Try it —
Would you transcribe each entry precisely as it stands, setting aside any images?

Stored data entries
----------

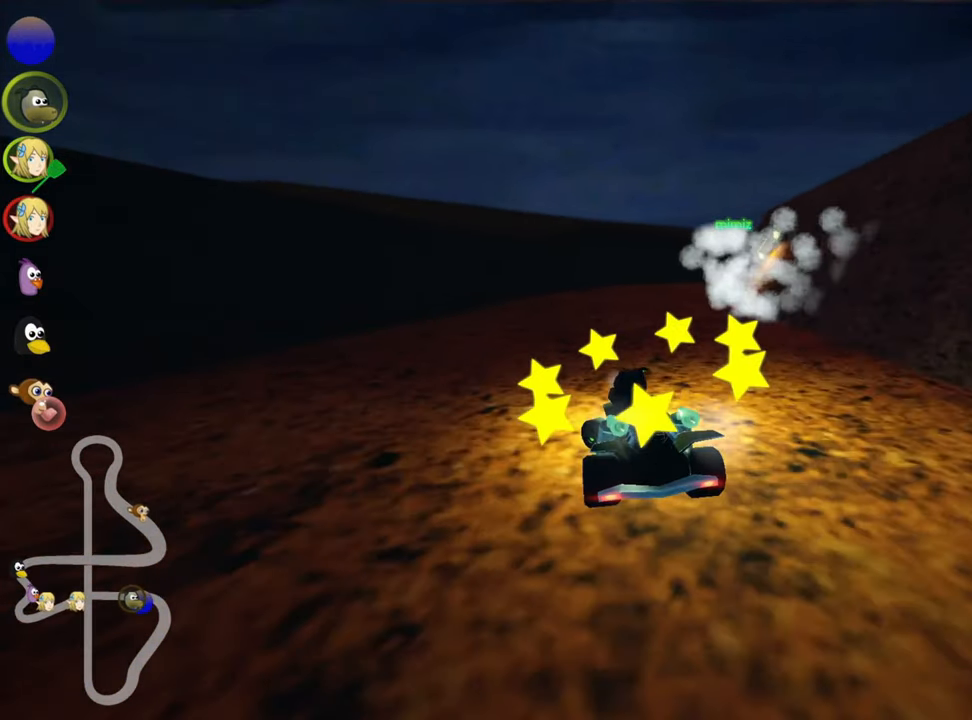
{"keys": ["right", "skid", "up"], "events": [[366, "right", "down"], [366, "skid", "down"]]}
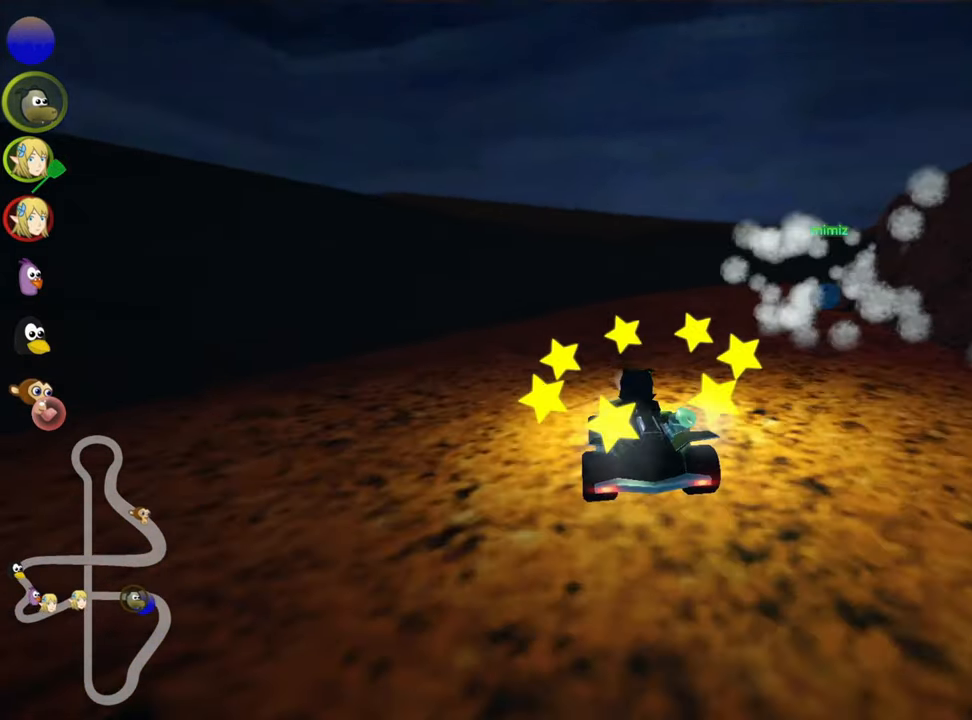
{"keys": ["right", "skid", "up"], "events": []}
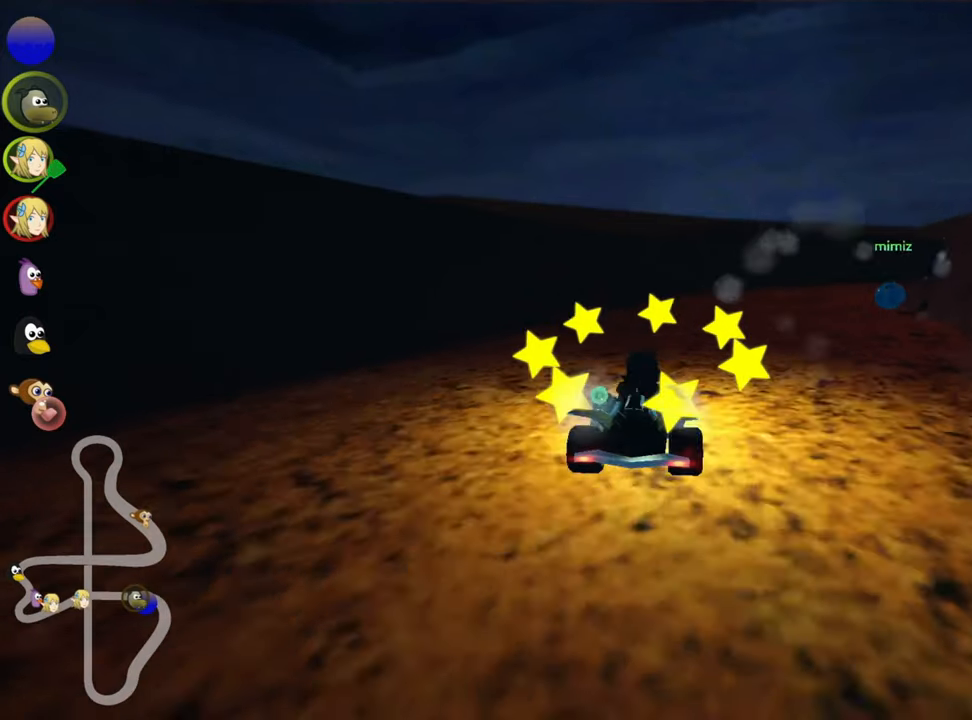
{"keys": ["left", "skid", "up"], "events": [[167, "left", "down"], [300, "right", "up"]]}
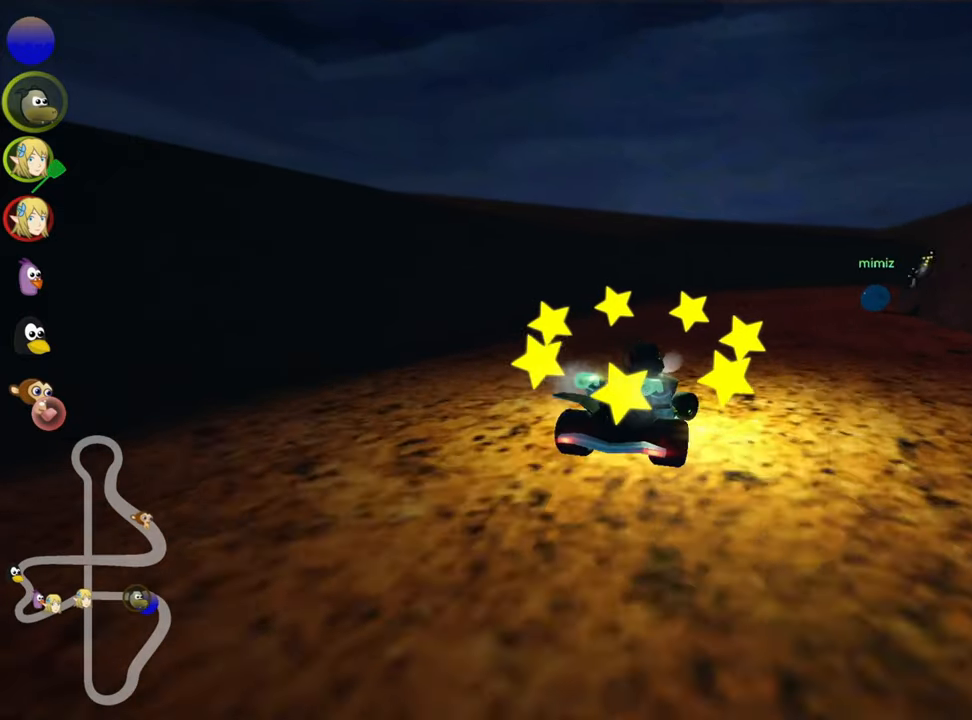
{"keys": ["left", "skid", "up"], "events": []}
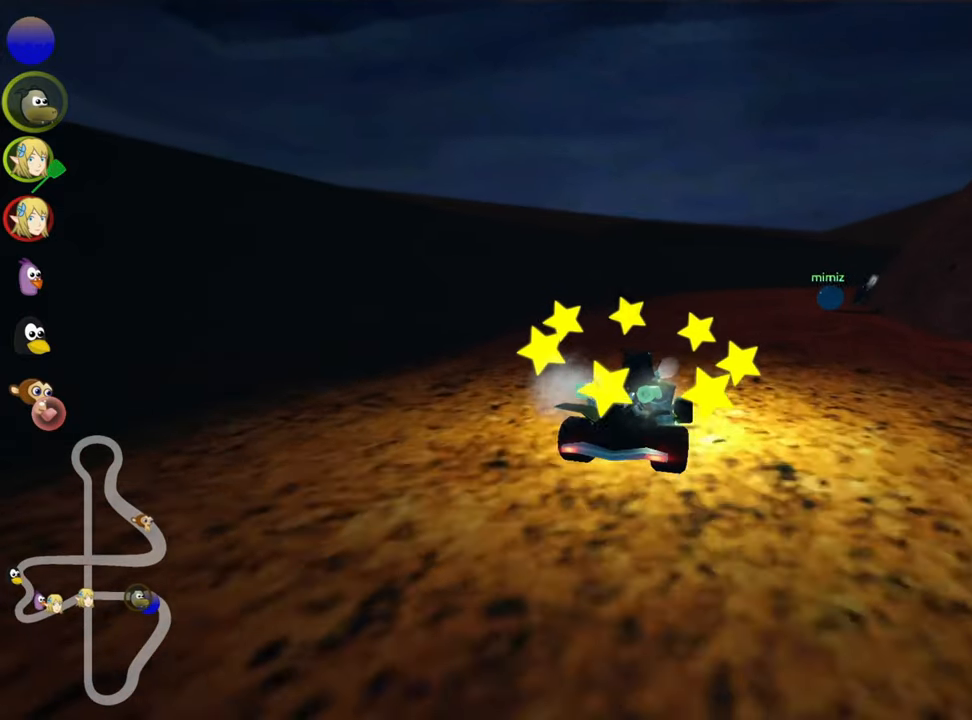
{"keys": ["skid", "up"], "events": [[433, "left", "up"]]}
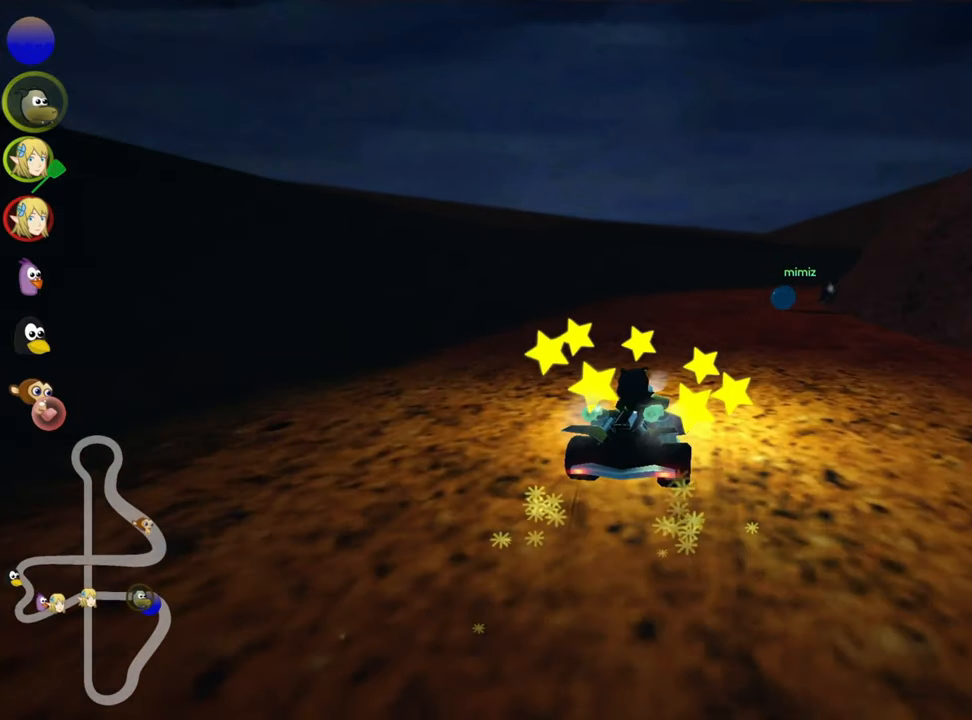
{"keys": ["left", "up"], "events": [[133, "right", "down"], [467, "left", "down"], [500, "right", "up"], [500, "skid", "up"]]}
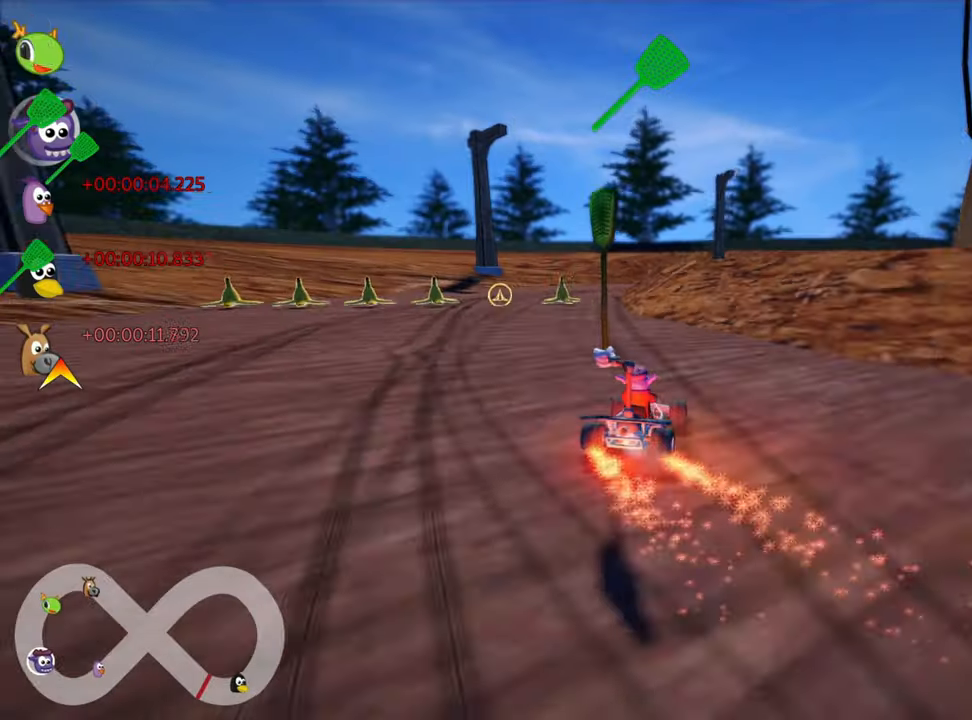
{"keys": ["up"], "events": [[117, "left", "up"], [250, "left", "down"], [483, "left", "up"]]}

----------

Completed task —
{"keys": ["right", "skid", "up"], "events": [[366, "right", "down"], [366, "skid", "down"]]}
{"keys": ["right", "skid", "up"], "events": []}
{"keys": ["left", "skid", "up"], "events": [[167, "left", "down"], [300, "right", "up"]]}
{"keys": ["left", "skid", "up"], "events": []}
{"keys": ["skid", "up"], "events": [[433, "left", "up"]]}
{"keys": ["left", "up"], "events": [[133, "right", "down"], [467, "left", "down"], [500, "right", "up"], [500, "skid", "up"]]}
{"keys": ["up"], "events": [[117, "left", "up"], [250, "left", "down"], [483, "left", "up"]]}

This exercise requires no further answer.